#### Work instructions:
Transcribe only part of the material below: the lines from the one containing "2: (315, 75, 0.72)" through the one containing "15: (126, 360, 0.30)", inclusive, exactly as written.

::: Records

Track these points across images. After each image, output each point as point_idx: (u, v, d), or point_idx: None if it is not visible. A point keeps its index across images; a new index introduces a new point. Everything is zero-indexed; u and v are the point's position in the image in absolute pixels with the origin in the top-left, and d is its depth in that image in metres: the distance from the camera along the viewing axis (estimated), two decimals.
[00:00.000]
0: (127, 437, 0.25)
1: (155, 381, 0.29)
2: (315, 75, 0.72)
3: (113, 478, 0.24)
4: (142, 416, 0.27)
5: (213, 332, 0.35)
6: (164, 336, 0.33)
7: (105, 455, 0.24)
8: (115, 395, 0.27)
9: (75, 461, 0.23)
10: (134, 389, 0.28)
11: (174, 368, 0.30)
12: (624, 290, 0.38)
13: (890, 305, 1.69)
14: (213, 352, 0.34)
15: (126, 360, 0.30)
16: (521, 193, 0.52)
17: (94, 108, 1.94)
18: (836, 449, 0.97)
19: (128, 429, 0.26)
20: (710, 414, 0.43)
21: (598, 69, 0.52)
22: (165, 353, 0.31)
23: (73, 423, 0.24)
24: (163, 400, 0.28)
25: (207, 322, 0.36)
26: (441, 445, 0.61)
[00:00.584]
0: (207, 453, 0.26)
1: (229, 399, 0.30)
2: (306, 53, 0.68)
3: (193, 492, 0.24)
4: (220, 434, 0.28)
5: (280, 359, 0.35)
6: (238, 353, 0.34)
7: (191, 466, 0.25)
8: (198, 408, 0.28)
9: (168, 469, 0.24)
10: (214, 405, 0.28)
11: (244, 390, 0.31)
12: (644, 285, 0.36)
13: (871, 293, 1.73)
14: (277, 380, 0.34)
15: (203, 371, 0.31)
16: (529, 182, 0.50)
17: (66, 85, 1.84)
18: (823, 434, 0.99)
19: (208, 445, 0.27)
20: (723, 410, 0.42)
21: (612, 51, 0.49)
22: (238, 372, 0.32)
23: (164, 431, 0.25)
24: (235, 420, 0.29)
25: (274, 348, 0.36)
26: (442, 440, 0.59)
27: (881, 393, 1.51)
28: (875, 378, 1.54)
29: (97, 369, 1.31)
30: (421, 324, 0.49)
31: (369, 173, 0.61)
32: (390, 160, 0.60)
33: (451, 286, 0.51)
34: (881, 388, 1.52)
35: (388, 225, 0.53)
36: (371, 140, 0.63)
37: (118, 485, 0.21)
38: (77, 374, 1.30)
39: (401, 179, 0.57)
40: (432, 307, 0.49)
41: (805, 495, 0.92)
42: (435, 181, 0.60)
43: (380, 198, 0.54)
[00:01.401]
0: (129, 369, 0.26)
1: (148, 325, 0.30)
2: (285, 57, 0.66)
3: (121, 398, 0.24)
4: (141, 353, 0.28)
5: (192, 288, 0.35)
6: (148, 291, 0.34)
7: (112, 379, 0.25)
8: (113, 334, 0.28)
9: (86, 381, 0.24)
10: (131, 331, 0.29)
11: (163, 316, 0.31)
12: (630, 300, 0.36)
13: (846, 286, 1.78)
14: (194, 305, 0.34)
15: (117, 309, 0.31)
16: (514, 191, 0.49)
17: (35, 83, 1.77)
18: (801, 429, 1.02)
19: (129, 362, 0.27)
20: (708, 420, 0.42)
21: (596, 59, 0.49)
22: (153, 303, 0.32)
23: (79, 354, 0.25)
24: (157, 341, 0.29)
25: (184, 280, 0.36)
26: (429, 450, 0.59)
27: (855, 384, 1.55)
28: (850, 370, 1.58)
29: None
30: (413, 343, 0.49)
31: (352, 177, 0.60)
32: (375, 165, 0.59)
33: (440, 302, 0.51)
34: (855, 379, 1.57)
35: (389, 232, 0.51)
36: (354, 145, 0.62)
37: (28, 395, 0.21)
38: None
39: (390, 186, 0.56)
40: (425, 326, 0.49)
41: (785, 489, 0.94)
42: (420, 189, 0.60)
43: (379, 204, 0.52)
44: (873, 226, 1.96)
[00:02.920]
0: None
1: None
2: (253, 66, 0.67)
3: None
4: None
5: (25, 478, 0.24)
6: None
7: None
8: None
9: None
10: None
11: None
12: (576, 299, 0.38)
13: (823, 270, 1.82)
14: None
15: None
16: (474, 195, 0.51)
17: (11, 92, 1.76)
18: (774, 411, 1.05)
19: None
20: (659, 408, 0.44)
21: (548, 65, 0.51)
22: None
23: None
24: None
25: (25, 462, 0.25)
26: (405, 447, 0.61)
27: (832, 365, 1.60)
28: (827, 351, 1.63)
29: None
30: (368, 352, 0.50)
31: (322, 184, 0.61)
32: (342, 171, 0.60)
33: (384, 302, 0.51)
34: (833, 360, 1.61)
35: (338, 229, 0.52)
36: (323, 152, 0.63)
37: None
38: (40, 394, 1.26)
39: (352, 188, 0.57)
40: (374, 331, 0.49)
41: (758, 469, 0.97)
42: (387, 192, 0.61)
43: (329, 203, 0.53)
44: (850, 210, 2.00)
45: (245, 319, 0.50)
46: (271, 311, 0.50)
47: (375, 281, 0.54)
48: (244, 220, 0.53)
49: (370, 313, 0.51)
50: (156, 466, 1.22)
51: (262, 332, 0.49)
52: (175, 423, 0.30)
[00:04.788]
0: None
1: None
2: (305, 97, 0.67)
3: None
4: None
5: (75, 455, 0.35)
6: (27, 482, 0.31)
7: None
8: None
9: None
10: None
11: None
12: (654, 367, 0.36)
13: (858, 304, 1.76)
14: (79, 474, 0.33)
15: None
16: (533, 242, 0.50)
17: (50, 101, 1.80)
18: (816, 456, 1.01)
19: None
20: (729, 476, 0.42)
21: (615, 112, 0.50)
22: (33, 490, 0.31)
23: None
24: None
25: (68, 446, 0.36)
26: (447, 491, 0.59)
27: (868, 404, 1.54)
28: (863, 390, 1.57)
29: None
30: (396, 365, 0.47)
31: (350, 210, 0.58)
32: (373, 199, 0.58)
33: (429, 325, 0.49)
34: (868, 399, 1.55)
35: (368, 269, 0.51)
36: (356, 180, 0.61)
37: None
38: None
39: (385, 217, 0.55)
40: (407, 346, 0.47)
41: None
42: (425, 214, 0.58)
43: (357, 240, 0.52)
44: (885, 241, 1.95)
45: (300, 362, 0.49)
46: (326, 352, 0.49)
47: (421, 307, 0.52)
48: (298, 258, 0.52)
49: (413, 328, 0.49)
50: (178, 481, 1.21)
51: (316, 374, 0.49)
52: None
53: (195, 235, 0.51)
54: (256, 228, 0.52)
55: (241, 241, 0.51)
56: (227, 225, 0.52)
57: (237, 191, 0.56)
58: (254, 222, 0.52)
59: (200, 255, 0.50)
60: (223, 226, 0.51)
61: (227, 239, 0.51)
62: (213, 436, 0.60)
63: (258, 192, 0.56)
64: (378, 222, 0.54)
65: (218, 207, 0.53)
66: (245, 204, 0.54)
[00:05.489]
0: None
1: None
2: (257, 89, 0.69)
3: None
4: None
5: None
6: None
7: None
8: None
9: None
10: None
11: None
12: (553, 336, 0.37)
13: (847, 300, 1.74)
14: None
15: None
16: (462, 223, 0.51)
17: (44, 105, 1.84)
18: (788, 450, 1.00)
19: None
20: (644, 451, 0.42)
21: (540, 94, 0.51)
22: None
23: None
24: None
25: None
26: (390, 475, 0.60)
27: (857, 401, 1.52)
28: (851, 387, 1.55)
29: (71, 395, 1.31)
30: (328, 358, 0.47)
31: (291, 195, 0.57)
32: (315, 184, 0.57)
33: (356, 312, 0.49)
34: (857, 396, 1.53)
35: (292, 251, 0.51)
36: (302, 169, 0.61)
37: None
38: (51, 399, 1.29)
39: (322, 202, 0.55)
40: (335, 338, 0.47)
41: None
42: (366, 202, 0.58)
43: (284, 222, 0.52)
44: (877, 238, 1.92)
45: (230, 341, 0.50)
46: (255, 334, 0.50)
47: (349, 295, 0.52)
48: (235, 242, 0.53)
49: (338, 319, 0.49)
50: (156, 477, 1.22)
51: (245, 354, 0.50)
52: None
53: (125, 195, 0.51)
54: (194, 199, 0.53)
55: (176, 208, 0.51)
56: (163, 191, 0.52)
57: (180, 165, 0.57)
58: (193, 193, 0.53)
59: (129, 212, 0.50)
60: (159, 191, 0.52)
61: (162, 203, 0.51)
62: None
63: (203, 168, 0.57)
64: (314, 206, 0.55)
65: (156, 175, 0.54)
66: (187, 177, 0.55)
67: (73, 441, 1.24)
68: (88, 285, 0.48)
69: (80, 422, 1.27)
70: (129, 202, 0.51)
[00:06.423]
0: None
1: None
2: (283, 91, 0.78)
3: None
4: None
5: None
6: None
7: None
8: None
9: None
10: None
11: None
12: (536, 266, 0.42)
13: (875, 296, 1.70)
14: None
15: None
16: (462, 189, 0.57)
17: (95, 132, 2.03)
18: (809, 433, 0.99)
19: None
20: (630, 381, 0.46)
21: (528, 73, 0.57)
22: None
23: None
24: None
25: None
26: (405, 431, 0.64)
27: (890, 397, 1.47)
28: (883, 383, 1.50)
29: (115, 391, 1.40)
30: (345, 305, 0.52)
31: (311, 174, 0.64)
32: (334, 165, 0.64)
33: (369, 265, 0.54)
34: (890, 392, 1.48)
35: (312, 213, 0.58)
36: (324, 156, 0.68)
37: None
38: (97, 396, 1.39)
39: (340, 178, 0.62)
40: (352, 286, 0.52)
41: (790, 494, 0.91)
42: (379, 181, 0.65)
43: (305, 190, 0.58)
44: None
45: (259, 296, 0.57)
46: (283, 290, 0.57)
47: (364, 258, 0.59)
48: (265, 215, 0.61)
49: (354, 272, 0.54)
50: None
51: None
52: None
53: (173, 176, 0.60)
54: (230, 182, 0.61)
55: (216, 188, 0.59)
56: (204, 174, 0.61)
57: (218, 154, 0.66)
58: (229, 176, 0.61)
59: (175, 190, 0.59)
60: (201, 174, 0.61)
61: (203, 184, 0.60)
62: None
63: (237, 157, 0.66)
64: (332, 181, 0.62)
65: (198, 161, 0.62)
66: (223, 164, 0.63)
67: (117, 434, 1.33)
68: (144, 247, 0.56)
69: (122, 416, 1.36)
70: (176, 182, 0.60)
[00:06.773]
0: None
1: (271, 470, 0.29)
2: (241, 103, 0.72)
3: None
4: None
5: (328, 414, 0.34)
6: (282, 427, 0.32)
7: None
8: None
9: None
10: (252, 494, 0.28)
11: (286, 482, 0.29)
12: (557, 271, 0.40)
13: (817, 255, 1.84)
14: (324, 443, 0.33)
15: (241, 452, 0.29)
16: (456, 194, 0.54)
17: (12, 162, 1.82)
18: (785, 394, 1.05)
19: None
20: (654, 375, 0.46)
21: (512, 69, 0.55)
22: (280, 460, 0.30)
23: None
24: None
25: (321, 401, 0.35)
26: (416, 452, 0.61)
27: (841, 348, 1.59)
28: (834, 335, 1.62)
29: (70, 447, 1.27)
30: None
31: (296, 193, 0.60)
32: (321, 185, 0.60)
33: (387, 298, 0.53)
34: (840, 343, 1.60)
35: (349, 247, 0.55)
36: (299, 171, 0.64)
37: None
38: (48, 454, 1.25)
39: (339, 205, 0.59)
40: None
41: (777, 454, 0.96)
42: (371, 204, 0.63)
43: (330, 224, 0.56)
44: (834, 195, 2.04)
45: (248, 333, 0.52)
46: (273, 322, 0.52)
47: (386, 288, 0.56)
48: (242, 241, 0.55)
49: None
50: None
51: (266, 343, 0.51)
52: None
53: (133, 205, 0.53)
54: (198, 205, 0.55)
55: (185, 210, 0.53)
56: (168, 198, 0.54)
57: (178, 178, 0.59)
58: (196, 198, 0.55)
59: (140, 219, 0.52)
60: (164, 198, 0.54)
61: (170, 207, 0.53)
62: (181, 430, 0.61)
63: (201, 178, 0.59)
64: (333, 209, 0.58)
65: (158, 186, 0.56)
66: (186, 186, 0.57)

::::::

#### Result of this task:
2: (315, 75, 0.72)
3: (113, 478, 0.24)
4: (142, 416, 0.27)
5: (213, 332, 0.35)
6: (164, 336, 0.33)
7: (105, 455, 0.24)
8: (115, 395, 0.27)
9: (75, 461, 0.23)
10: (134, 389, 0.28)
11: (174, 368, 0.30)
12: (624, 290, 0.38)
13: (890, 305, 1.69)
14: (213, 352, 0.34)
15: (126, 360, 0.30)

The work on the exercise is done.